Evidemment, l’Afrique ne sera pas épargnée par l’épidémie mondiale, avec un décalage par rapport aux pays les plus avancés. La récession va les atteindre, mais tout doit être fait cependant pour démentir les sombres prévisions des Nations-Unies qui parlent d’une diminution de moitié du PIB africain. L’impact économique de l’épidémie se fera par trois canaux.
Le premier est évident, la conséquence d’une récession très forte de l’économie mondiale en 2020 et qui impactera massivement le tissu des PME, si décisives pour l’activité et l’emploi. Le second canal, c’est celui de la crise financière touchant d’abord les pays avancés mais qui aura de nombreuses conséquences en Afrique, et surtout la réticence des pays avancés qui se seront massivement endettés auparavant. Le troisième canal est l’effet déjà enregistré sur les prix des matières premières et notamment le pétrole, qui va mettre nombre de pays africains en situation d’illiquidité voire d’insolvabilité.

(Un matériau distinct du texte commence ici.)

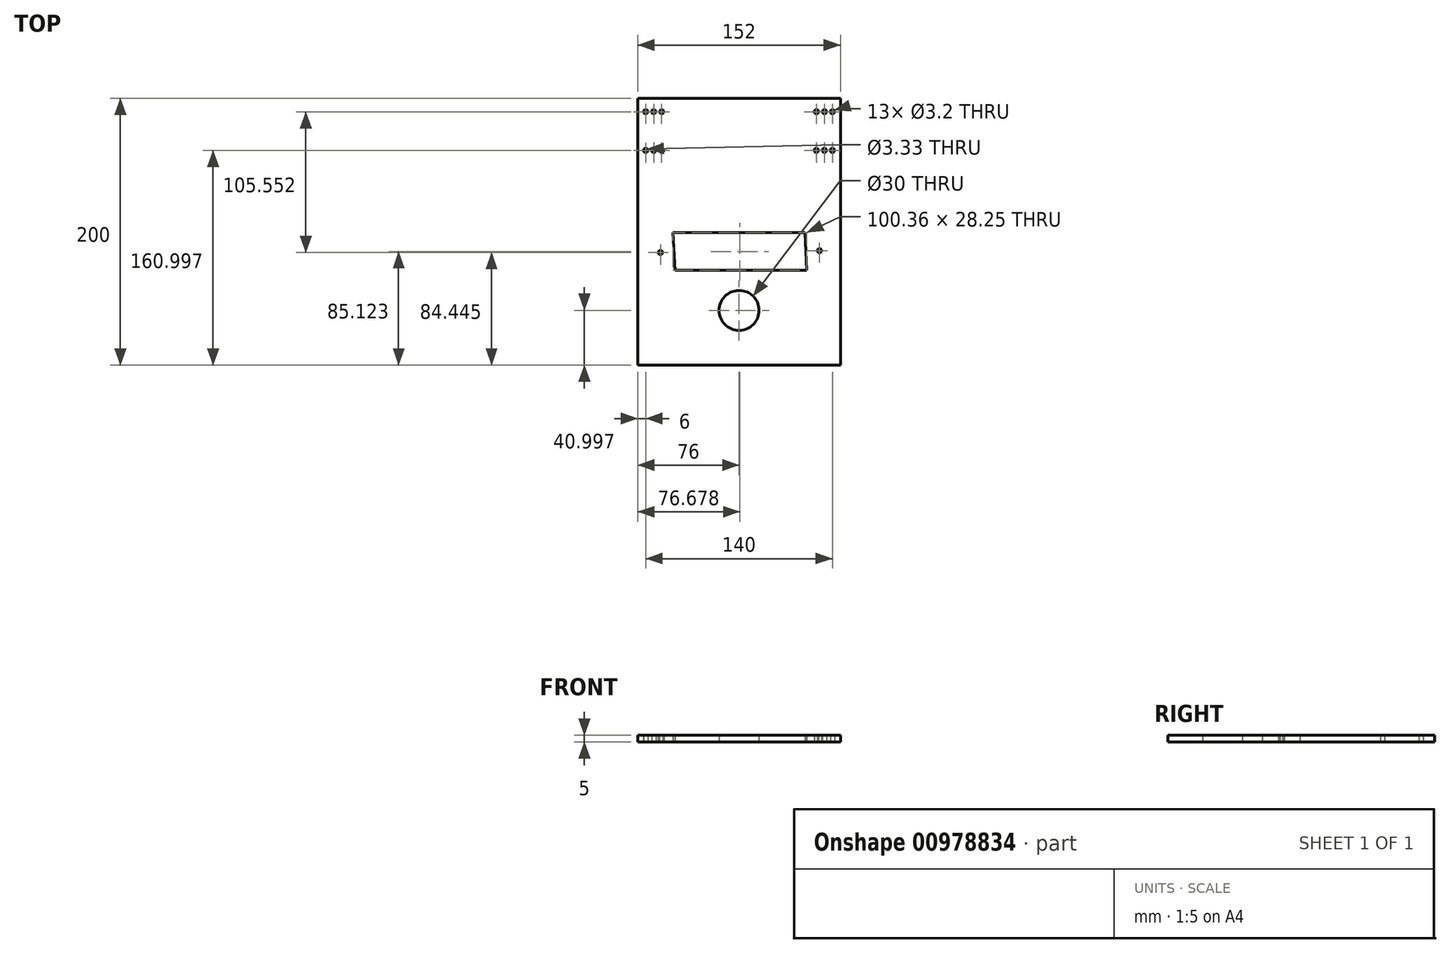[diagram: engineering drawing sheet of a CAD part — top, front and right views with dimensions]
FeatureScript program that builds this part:
annotation { "Feature Type Name" : "Feature", "Feature Type Description" : "" }
export const myFeature = defineFeature(function(context is Context, id is Id, definition is map)
    precondition{}
    {
        {
            var Q0;
            Q0=qCreatedBy(makeId("Top.planeOp"),FACE);
            var sketch = newSketch(context, id + "F0", { "sketchPlane" : qUnion([Q0])});
            skLineSegment(sketch, "E0.bottom", {"start": v(-76, 88.03) * mm, "end": v(76, 88.03) * mm});
            skLineSegment(sketch, "E0.top", {"start": v(-76, -111.97) * mm, "end": v(76, -111.97) * mm});
            skLineSegment(sketch, "E0.left", {"start": v(-76, 88.03) * mm, "end": v(-76, -111.97) * mm});
            skLineSegment(sketch, "E0.right", {"start": v(76, 88.03) * mm, "end": v(76, -111.97) * mm});
            skCircle(sketch, "E1", {"center": v(-70, 78.03) * mm, "radius": 1.6 * mm});
            skCircle(sketch, "E2.1.0.0", {"center": v(-64, 78.03) * mm, "radius": 1.6 * mm});
            skCircle(sketch, "E2.1.1.0", {"center": v(-64, 49.03) * mm, "radius": 1.6 * mm});
            skCircle(sketch, "E2.2.0.0", {"center": v(-58, 78.03) * mm, "radius": 1.6 * mm});
            skCircle(sketch, "E2.2.1.0", {"center": v(-58, 49.03) * mm, "radius": 1.6 * mm});
            skLineSegment(sketch, "E2.direction1", {"start": v(-70, 78.03) * mm, "end": v(-64, 78.03) * mm, "construction": true});
            skLineSegment(sketch, "E3.bottom", {"start": v(-49.5, -12.72) * mm, "end": v(49.5, -12.72) * mm});
            skLineSegment(sketch, "E3.top", {"start": v(-48.14, -40.97) * mm, "end": v(50.86, -40.97) * mm});
            skCircle(sketch, "E4", {"center": v(0, -70.97) * mm, "radius": 15 * mm});
            skLineSegment(sketch, "E5", {"start": v(-49.5, -12.72) * mm, "end": v(-62.95, -27.52) * mm});
            skLineSegment(sketch, "E6", {"start": v(-62.95, -27.52) * mm, "end": v(-48.14, -40.97) * mm});
            skLineSegment(sketch, "E7", {"start": v(50.86, -40.97) * mm, "end": v(64.3, -26.17) * mm});
            skLineSegment(sketch, "E8", {"start": v(49.5, -12.72) * mm, "end": v(64.3, -26.17) * mm});
            skLineSegment(sketch, "E9", {"start": v(0, 88.03) * mm, "end": v(0, 28.77) * mm});
            skCircle(sketch, "E10.MirrorC", {"center": v(58, 49.03) * mm, "radius": 1.6 * mm});
            skCircle(sketch, "E11.MirrorC", {"center": v(64, 49.03) * mm, "radius": 1.6 * mm});
            skCircle(sketch, "E12.MirrorC", {"center": v(70, 49.03) * mm, "radius": 1.6 * mm});
            skCircle(sketch, "E13.MirrorC", {"center": v(58, 78.03) * mm, "radius": 1.6 * mm});
            skCircle(sketch, "E14.MirrorC", {"center": v(64, 78.03) * mm, "radius": 1.6 * mm});
            skCircle(sketch, "E15.MirrorC", {"center": v(70, 78.03) * mm, "radius": 1.6 * mm});
            skCircle(sketch, "E16", {"center": v(-70, 49.03) * mm, "radius": 1.67 * mm});
            skCircle(sketch, "E17", {"center": v(60.3, -26.17) * mm, "radius": 1.6 * mm});
            skCircle(sketch, "E18", {"center": v(-58.95, -27.52) * mm, "radius": 1.6 * mm});
            skLineSegment(sketch, "E19", {"start": v(-49.5, -12.72) * mm, "end": v(-48.14, -40.97) * mm});
            skLineSegment(sketch, "E20", {"start": v(49.5, -12.72) * mm, "end": v(50.86, -40.97) * mm});
            skPoint(sketch, "E21.end.orphan", {"position": v(-153.39, -40.04) * mm});
            skPoint(sketch, "E21.start.orphan", {"position": v(-153.39, 43.11) * mm});
            skPoint(sketch, "E22.start.orphan", {"position": v(137.65, 43.11) * mm});
            skPoint(sketch, "E23.start.orphan", {"position": v(137.65, -40.04) * mm});
            skSolve(sketch);
        }
        {
            var Q0;
            Q0 = qSketchRegion(id + "F0", true);
            extrude(context, id + "F1", {"entities" : qUnion([Q0]), "depth" : 5 * mm, "offsetDistance" : 25 * mm});
        }
        {
            var Q0;
            Q0=makeQuery(id+"F0.imprint","IMPRINT",FACE,{"disambiguationData":[TD([[makeQuery(id+"F0.imprint","IMPRINT",EDGE,{"derivedFrom":sQuery(id+"F0.wireOp",EDGE,"E5")}),1.0]])]});
            var Q1;
            Q1=makeQuery(id+"F0.imprint","IMPRINT",FACE,{"disambiguationData":[TD([[makeQuery(id+"F0.imprint","IMPRINT",EDGE,{"derivedFrom":sQuery(id+"F0.wireOp",EDGE,"E7")}),1.0]])]});
            extrude(context, id + "F2", {"entities" : qUnion([Q0, Q1]), "operationType" : NewBodyOperationType.ADD, "depth" : 5 * mm, "offsetDistance" : 25 * mm});
        }
    });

Comment éviter le pire ? On pense d’abord à l’immense besoin de sécurisation sanitaire à mettre en œuvre : d’après l’ONU, il faut investir 10,4 milliards de dollars dans les systèmes de santé ! Et à cet engagement urgent, il faut associer, pour limiter la crise économique, une volonté et une audace nouvelles via un investissement majeur des pays développés dont c’est évidemment l’intérêt bien senti. N’imaginons pas un instant qu’une catastrophe africaine n’aurait pas d’incidences sur les flux migratoires vers l’Europe.
Il faut maintenir la perspective d’une Afrique continent du 21ème siècle, au-delà de la pandémie, dans les discours publics et dans les actes. Pour cela, les gouvernements de ces pays doivent faire preuve à la fois de pragmatisme, de solidarité et de rupture dans les politiques économiques pour le continent dans son ensemble.
Pragmatisme, solidarité, rupture
Pragmatisme ? La pandémie pousse les pays avancés à desserrer à juste titre les contraintes financières et budgétaires et nous conduit à inventer de nouveaux modes d’intervention et de régulation. Cela doit être aussi le cas pour les pays africains qui ont tout autant que nous le droit de s’affranchir de règles qui paraissaient gravées dans le marbre. Les questions de survie sont plus décisives que des règles budgétaires ou des principes monétaires fixés pour temps calmes. Les pays africains sont fondés à mettre entre parenthèses pour quelques trimestres l’orthodoxie monétaire et budgétaire.
Solidarité ? Se rejoignent, derrière ce leitmotiv, les préoccupations centrales, pour la plupart des pays africains, de l’investissement, du financement et de la dette. Les chiffres évoqués de soutien du FMI, 50 milliards de dollars, sont très insuffisants pour les 54 pays. N’oublions pas qu’au-delà des mesures d’urgence, il faudra relancer massivement les investissements en infrastructures dès le second semestre 2020.
Ruptures dans les politiques publiques ? Les Etats-Unis et l’Europe imaginent des plans de relance orignaux avec la volonté de retrouver une forme de souveraineté dans la capacité à produire des biens et services stratégiques sur son propre sol. Mêmes ruptures pour les gouvernements africains qui doivent également rééquilibrer leur positionnement dans les chaines de valeurs mondiales avec le souci de renforcer les transformations sur place et de permettre au secteur agricole, si décisif à tous points de vue, de se rééquilibrer notamment au bénéfice des cultures vivrières.
Il y a quelques mois, nous posions, avec les hauts responsables africains, les bases du consensus de Dakar permettant de sortir de la vision rigide et passéiste du consensus de Washington. Une exigence renforcée par la pandémie.